Dataset entries with questions
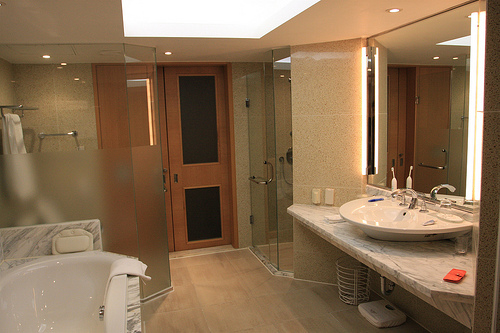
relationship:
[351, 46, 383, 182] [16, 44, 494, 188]
lighting in bathroom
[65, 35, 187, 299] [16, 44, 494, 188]
double sliding door in bathroom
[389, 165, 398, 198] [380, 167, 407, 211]
electric toothbrush in holder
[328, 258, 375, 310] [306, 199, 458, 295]
waste basket under counter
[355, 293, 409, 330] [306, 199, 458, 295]
white scale under counter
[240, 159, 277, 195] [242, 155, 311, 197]
silver towel bar on wall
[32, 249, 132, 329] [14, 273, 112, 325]
jacuzzi that white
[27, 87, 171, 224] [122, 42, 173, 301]
walk in shower with double sliding door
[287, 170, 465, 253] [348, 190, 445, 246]
modern style white bathroom sink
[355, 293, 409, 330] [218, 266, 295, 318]
white scale on floor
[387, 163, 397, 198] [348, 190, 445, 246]
electric toothbrush on sink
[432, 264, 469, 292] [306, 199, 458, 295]
orange purse on counter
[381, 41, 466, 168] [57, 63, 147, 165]
reflection of shower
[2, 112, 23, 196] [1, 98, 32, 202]
white towels hanging down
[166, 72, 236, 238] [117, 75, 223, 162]
wooden door with 2 windows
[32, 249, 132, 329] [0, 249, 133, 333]
empty white jacuzzi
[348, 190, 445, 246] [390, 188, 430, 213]
white sink with silver faucet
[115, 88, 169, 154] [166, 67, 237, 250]
window inside of a wooden door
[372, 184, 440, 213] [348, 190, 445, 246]
silver faucet above a sink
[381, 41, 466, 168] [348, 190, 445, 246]
mirror above a sink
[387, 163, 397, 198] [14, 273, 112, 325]
electric toothbrush that white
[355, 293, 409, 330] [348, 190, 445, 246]
bathroom scale under sink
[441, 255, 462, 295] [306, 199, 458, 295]
red wallet on counter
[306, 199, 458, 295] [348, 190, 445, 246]
counter above sink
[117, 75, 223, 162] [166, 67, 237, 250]
two tone wooden wooden door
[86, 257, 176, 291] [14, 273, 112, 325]
white towel over edge of tub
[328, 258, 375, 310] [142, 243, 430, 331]
wire basket in floor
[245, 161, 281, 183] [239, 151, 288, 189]
silver metal handle to shower door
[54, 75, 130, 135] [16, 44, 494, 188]
glass wall in bathroom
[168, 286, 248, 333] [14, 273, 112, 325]
marbled tile around edge of tub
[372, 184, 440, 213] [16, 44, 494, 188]
silver faucet in bathroom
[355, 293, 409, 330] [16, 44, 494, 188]
white scale in bathroom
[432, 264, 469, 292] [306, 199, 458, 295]
orange case on counter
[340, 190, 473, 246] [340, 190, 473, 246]
bathroom sink of bathroom sink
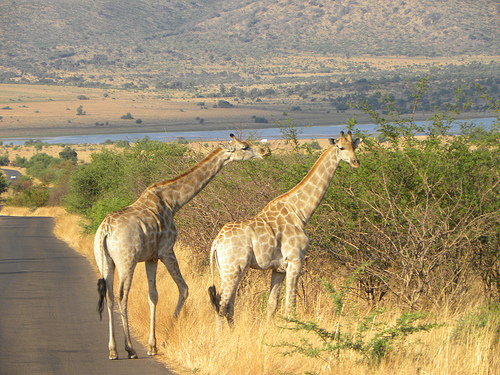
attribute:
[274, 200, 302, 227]
spots — brown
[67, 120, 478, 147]
water — blue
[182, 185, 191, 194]
spot — brown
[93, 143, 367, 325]
giraffes — male and female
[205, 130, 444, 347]
giraffe — avoiding traffic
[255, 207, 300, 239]
spots — brown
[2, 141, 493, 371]
bushes — green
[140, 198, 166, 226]
spots — brown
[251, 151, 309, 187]
tree top — green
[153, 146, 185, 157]
tree top — green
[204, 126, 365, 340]
giraffe — standing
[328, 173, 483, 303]
stems — brown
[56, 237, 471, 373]
grass — dry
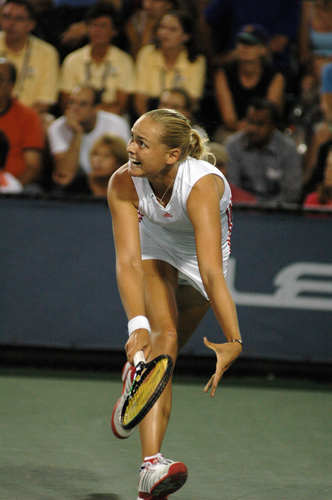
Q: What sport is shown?
A: Tennis.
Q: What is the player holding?
A: Tennis raquet.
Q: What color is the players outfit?
A: White, red.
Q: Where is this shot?
A: Tennis court.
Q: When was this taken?
A: Night time.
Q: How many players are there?
A: 1.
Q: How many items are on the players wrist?
A: 2.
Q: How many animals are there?
A: 0.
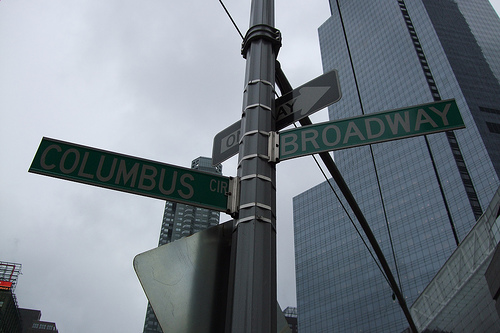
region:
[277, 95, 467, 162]
a green street sign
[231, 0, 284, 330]
a gray metal pole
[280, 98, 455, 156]
white writing on the sign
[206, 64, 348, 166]
a black and white sign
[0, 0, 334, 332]
a gray cloudy sky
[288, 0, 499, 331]
a tall building covered in glass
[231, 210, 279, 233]
a metal ring on the pole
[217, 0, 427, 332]
a black wire in the air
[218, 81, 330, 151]
a white arrow on the sign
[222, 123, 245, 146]
black writing on the sign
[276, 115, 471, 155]
green street sign on pole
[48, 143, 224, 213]
green street sign on pole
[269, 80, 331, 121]
arrow on street sign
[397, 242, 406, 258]
window on front of skyscraper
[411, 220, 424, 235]
window on front of skyscraper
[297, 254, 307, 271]
window on front of skyscraper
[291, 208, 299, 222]
window on front of skyscraper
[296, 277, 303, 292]
window on front of skyscraper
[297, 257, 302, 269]
window on front of skyscraper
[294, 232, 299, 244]
window on front of skyscraper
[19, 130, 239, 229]
A sign post sign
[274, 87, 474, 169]
A sign post sign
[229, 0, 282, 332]
A pole post in the picture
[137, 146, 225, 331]
A very tall building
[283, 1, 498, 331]
A very tall building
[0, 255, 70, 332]
Very tall buildings in the picture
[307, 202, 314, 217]
Window of a building in the picture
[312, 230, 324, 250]
Window of a building in the picture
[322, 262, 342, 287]
Window of a building in the picture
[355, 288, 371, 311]
Window of a building in the picture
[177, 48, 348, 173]
Black and white sign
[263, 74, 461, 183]
The sign says Broadway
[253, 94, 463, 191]
Green and white sign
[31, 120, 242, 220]
The sign says Columbus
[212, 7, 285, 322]
The pole is black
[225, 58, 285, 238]
Silver rings on the pole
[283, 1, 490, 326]
Tall, large sky scraper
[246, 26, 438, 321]
Black wire attached to pole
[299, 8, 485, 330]
The sky scraper has many windows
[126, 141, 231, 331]
The building has many floors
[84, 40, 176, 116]
this is the sky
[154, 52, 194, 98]
the sky is blue in color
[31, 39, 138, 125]
the sky has some clouds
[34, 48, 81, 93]
the clouds are white in color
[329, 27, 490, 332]
this is a building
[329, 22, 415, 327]
the building is tall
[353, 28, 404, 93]
the windows are many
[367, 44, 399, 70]
the windows are made of glass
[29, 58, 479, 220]
these are street signs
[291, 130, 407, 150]
the writings are in bold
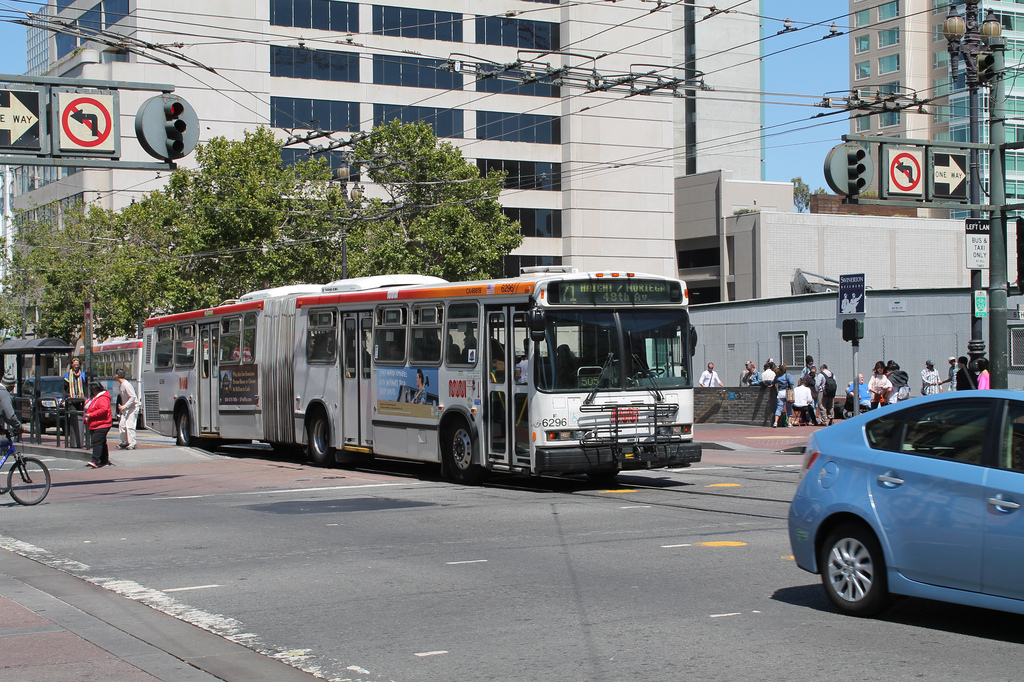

THE REQUEST
Rewrite all of the entries above, replacing every "relationship" with "relation" and changing nothing else. Leave the pictures out of your answer.

EXERCISE RESULT
relation:
[351, 46, 383, 182] [16, 44, 494, 188]
lighting in bathroom
[65, 35, 187, 299] [16, 44, 494, 188]
double sliding door in bathroom
[389, 165, 398, 198] [380, 167, 407, 211]
electric toothbrush in holder
[328, 258, 375, 310] [306, 199, 458, 295]
waste basket under counter
[355, 293, 409, 330] [306, 199, 458, 295]
white scale under counter
[240, 159, 277, 195] [242, 155, 311, 197]
silver towel bar on wall
[32, 249, 132, 329] [14, 273, 112, 325]
jacuzzi that white
[27, 87, 171, 224] [122, 42, 173, 301]
walk in shower with double sliding door
[287, 170, 465, 253] [348, 190, 445, 246]
modern style white bathroom sink
[355, 293, 409, 330] [218, 266, 295, 318]
white scale on floor
[387, 163, 397, 198] [348, 190, 445, 246]
electric toothbrush on sink
[432, 264, 469, 292] [306, 199, 458, 295]
orange purse on counter
[381, 41, 466, 168] [57, 63, 147, 165]
reflection of shower
[2, 112, 23, 196] [1, 98, 32, 202]
white towels hanging down
[166, 72, 236, 238] [117, 75, 223, 162]
wooden door with 2 windows
[32, 249, 132, 329] [0, 249, 133, 333]
empty white jacuzzi
[348, 190, 445, 246] [390, 188, 430, 213]
white sink with silver faucet
[115, 88, 169, 154] [166, 67, 237, 250]
window inside of a wooden door
[372, 184, 440, 213] [348, 190, 445, 246]
silver faucet above a sink
[381, 41, 466, 168] [348, 190, 445, 246]
mirror above a sink
[387, 163, 397, 198] [14, 273, 112, 325]
electric toothbrush that white
[355, 293, 409, 330] [348, 190, 445, 246]
bathroom scale under sink
[441, 255, 462, 295] [306, 199, 458, 295]
red wallet on counter
[306, 199, 458, 295] [348, 190, 445, 246]
counter above sink
[117, 75, 223, 162] [166, 67, 237, 250]
two tone wooden wooden door
[86, 257, 176, 291] [14, 273, 112, 325]
white towel over edge of tub
[328, 258, 375, 310] [142, 243, 430, 331]
wire basket in floor
[245, 161, 281, 183] [239, 151, 288, 189]
silver metal handle to shower door
[54, 75, 130, 135] [16, 44, 494, 188]
glass wall in bathroom
[168, 286, 248, 333] [14, 273, 112, 325]
marbled tile around edge of tub
[372, 184, 440, 213] [16, 44, 494, 188]
silver faucet in bathroom
[355, 293, 409, 330] [16, 44, 494, 188]
white scale in bathroom
[432, 264, 469, 292] [306, 199, 458, 295]
orange case on counter
[340, 190, 473, 246] [340, 190, 473, 246]
bathroom sink of bathroom sink
attribute:
[274, 200, 302, 227]
spots — brown
[67, 120, 478, 147]
water — blue
[182, 185, 191, 194]
spot — brown
[93, 143, 367, 325]
giraffes — male and female
[205, 130, 444, 347]
giraffe — avoiding traffic
[255, 207, 300, 239]
spots — brown
[2, 141, 493, 371]
bushes — green
[140, 198, 166, 226]
spots — brown
[251, 151, 309, 187]
tree top — green
[153, 146, 185, 157]
tree top — green
[204, 126, 365, 340]
giraffe — standing
[328, 173, 483, 303]
stems — brown
[56, 237, 471, 373]
grass — dry
Q: What sport is shown?
A: Tennis.
Q: What is the player holding?
A: Tennis raquet.
Q: What color is the players outfit?
A: White, red.
Q: Where is this shot?
A: Tennis court.
Q: When was this taken?
A: Night time.
Q: How many players are there?
A: 1.
Q: How many items are on the players wrist?
A: 2.
Q: How many animals are there?
A: 0.
region:
[277, 95, 467, 162]
a green street sign
[231, 0, 284, 330]
a gray metal pole
[280, 98, 455, 156]
white writing on the sign
[206, 64, 348, 166]
a black and white sign
[0, 0, 334, 332]
a gray cloudy sky
[288, 0, 499, 331]
a tall building covered in glass
[231, 210, 279, 233]
a metal ring on the pole
[217, 0, 427, 332]
a black wire in the air
[218, 81, 330, 151]
a white arrow on the sign
[222, 123, 245, 146]
black writing on the sign
[276, 115, 471, 155]
green street sign on pole
[48, 143, 224, 213]
green street sign on pole
[269, 80, 331, 121]
arrow on street sign
[397, 242, 406, 258]
window on front of skyscraper
[411, 220, 424, 235]
window on front of skyscraper
[297, 254, 307, 271]
window on front of skyscraper
[291, 208, 299, 222]
window on front of skyscraper
[296, 277, 303, 292]
window on front of skyscraper
[297, 257, 302, 269]
window on front of skyscraper
[294, 232, 299, 244]
window on front of skyscraper
[19, 130, 239, 229]
A sign post sign
[274, 87, 474, 169]
A sign post sign
[229, 0, 282, 332]
A pole post in the picture
[137, 146, 225, 331]
A very tall building
[283, 1, 498, 331]
A very tall building
[0, 255, 70, 332]
Very tall buildings in the picture
[307, 202, 314, 217]
Window of a building in the picture
[312, 230, 324, 250]
Window of a building in the picture
[322, 262, 342, 287]
Window of a building in the picture
[355, 288, 371, 311]
Window of a building in the picture
[177, 48, 348, 173]
Black and white sign
[263, 74, 461, 183]
The sign says Broadway
[253, 94, 463, 191]
Green and white sign
[31, 120, 242, 220]
The sign says Columbus
[212, 7, 285, 322]
The pole is black
[225, 58, 285, 238]
Silver rings on the pole
[283, 1, 490, 326]
Tall, large sky scraper
[246, 26, 438, 321]
Black wire attached to pole
[299, 8, 485, 330]
The sky scraper has many windows
[126, 141, 231, 331]
The building has many floors
[84, 40, 176, 116]
this is the sky
[154, 52, 194, 98]
the sky is blue in color
[31, 39, 138, 125]
the sky has some clouds
[34, 48, 81, 93]
the clouds are white in color
[329, 27, 490, 332]
this is a building
[329, 22, 415, 327]
the building is tall
[353, 28, 404, 93]
the windows are many
[367, 44, 399, 70]
the windows are made of glass
[29, 58, 479, 220]
these are street signs
[291, 130, 407, 150]
the writings are in bold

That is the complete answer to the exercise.